ヘンリー2世(1133〜1189年)は、プランタジネット朝(アンジュー朝)の初代イングランド王です。母方からイングランド王位を、父方からアンジュー伯領を継承し、さらにフランスのアキテーヌ公爵家の娘エレアノールとの結婚によってアキテーヌ地方も支配下に収めました。この広大な領域はしばしば「アンジュー帝国」と呼ばれます。
内政においては、イングランドの法制度の整備に大きな貢献をしました。王立裁判所の拡充と陪審制度の発展を推進し、慣習法(コモン・ロー)の基礎を固めたことで、後の英米法の原型を築いた君主として法制史上高く評価されています。

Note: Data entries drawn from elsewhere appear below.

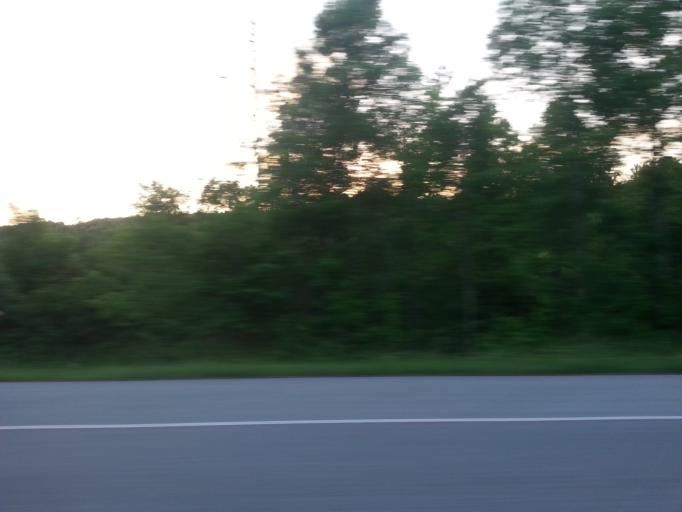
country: US
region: Tennessee
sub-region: Monroe County
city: Madisonville
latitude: 35.3581
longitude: -84.3015
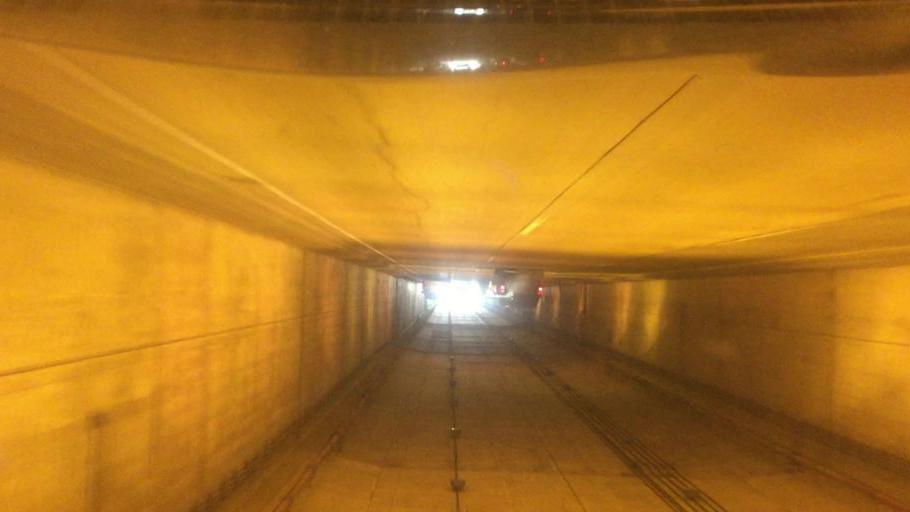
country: US
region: Michigan
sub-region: Wayne County
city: Romulus
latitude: 42.2013
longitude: -83.3590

一方で、カンタベリー大司教トマス・ベケットとの激しい対立は歴史に残る事件となりました。かつての盟友ベケットが教会の権威を守ろうとして国王と衝突し、1170年にカンタベリー大聖堂で騎士たちによって暗殺されます。ヘンリー2世が「この傲慢な聖職者を誰か排除してくれないか」と発言したことが引き金になったとされ、王は大きな批判を受けました。

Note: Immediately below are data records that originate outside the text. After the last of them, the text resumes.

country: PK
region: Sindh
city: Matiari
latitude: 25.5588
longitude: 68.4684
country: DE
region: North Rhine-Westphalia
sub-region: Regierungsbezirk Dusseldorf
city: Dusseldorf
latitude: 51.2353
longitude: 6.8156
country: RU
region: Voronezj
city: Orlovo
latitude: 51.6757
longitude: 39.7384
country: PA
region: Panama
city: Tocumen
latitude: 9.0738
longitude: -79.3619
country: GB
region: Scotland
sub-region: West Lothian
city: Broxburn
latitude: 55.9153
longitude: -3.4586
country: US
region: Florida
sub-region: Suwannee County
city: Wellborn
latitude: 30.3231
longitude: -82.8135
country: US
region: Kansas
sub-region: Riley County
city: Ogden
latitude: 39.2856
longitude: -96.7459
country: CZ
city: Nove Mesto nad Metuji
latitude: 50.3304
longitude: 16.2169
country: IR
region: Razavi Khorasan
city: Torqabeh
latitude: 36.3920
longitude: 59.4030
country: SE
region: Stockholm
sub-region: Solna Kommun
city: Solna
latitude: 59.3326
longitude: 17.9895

晩年は息子たちの反乱にも苦しみ、1189年に失意のうちに死去しました。複雑な功罪を持つ中世イングランドの偉大な国王として今日も研究されています。
使い方・例文
中世イングランド史や英米法の歴史を学ぶ際に、コモン・ローの発展やトマス・ベケット暗殺事件の文脈でヘンリー2世が取り上げられます。